September 2, 2019 — New York
This piece originally appeared in Rzeczpospolita.
As the world marks the 80th anniversary of the outbreak of World War II, when German forces invaded Poland on September 1, 1939, is the history still relevant? Does it have contemporary meaning? Or is it destined to fade away, as the wartime generation of soldiers, eyewitnesses, and survivors reaches the twilight of their lives?
There are, I believe, five enduring lessons of this defining period in modern history.
First, a failure of imagination can be catastrophic.
That’s precisely what happened to many Western leaders during the fateful years from Adolf Hitler’s ascension to power in 1933 until 1939. They consistently, and shamefully, underestimated the true nature of the Third Reich. They ignored the repeated warnings, convinced themselves that the regime would follow a moderate course, and tried to go about business as usual.
American Secretary of State Cordell Hull said as early as April 1933: “Mistreatment of Jews in Germany may be considered virtually eliminated.” Former British Prime Minister David Lloyd George observed, in 1936, that “Germany has no desire to attack any country in Europe…” And George Fielding Eliot, an American military specialist, declared as late as May 1939: “The chances of Germany making a quick job of overwhelming Poland are not good.”
The way some world leaders speak today about, say, Iran or Russia makes me wonder if this defining 20th century lesson has been internalized.
Second, appeasement does not work with aggressors.

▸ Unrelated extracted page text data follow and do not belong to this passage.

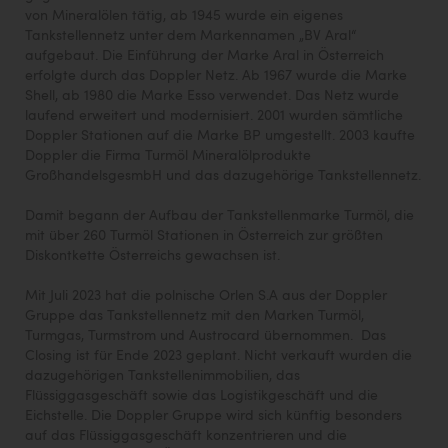
von Mineralölen tätig, ab 1945 wurde ein eigenes
Tankstellennetz unter dem Markennamen „BV Aral“
aufgebaut. Die Einführung der Marke Aral in Österreich
erfolgte durch das Doppler Netz. Ab 1967 wurde die Marke
Shell, ab 1980 die Marke Esso verwendet. Das Netz wurde
laufend erweitert und modernisiert. 2001 wurden sämtliche
Doppler Stationen auf die Marke BP umgestellt. 2003 kaufte
Doppler die Firma Turmöl Mineralölprodukte
GroßhandelsgesmbH und das dazugehörige Tankstellennetz.
Damit begann der Aufbau der Tankstellenmarke Turmöl, die
mit über 260 Turmöl Stationen in Österreich zur größten
Diskontkette Österreichs gewachsen ist.
Mit Juli 2023 hat die polnische Orlen S.A aus der Doppler
Gruppe das Tankstellennetz mit den Marken Turmöl,
Turmgas, Turmstrom und Austrocard übernommen. Das
Closing ist für Ende 2023 geplant. Nicht verkauft wurden die
dazugehörigen Tankstellenimmobilien, das
Flüssiggasgeschäft sowie das Logistikgeschäft und die
Eichstelle. Die Doppler Gruppe wird sich künftig besonders
auf das Flüssiggasgeschäft konzentrieren und die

As the legendary British Prime Minister Winston Churchill once recounted: “One day, President (Franklin) Roosevelt told me that he was asking publicly for suggestions about what the war should be called. I said at once, ‘The Unnecessary War.’ There never was a war more easy to stop than that which has just wrecked what was left of the world from the previous struggle [World War I].”
What Churchill was saying was precisely what he tried in vain to convey during his years in the British political wilderness, while Prime Ministers Macdonald, Baldwin, and Chamberlain, together with their French counterparts, pursued a policy of appeasement towards Hitler. Every time Britain and France looked away as Hitler egregiously violated the terms of the 1919 Versailles Treaty, the message was all too clear: We have no will to fight. Do what you please.
And then came the ultimate act of appeasement – Munich 1938 – and Chamberlain’s haunting words; “In spite of the hardness and ruthlessness I thought I saw in his [Hitler’s] face, I got the impression that here was a man who could be relied upon when he had given his word.”
How totally delusional on Chamberlain’s part, and what a high cost was paid as a result.
Could self-delusion on such a mega-scale happen again? I fear the answer is yes.
Third, never trust totalitarian regimes of any stripe.
Hitler was purportedly anti-communist. He railed against the Bolsheviks through the 1920s and 1930s. They were near the top of his enemies’ list.
Until August 1939, that is, when Nazi Germany and the Soviet Union signed the Molotov-Ribbentrop Agreement and, lo and behold, they were suddenly partners. All previous mutual rancor and antipathy magically vanished overnight. Of course, neither side could fully trust the other, but for two years the pact more or less held, long enough for the Soviet Red Army to invade Poland from the east on September 17, 1939 and stab it in the back. The most brazen exception, of course, was the Soviet massacre of thousands of Poles, in 1940, at Katyn, while lying that it was committed by the German Nazis.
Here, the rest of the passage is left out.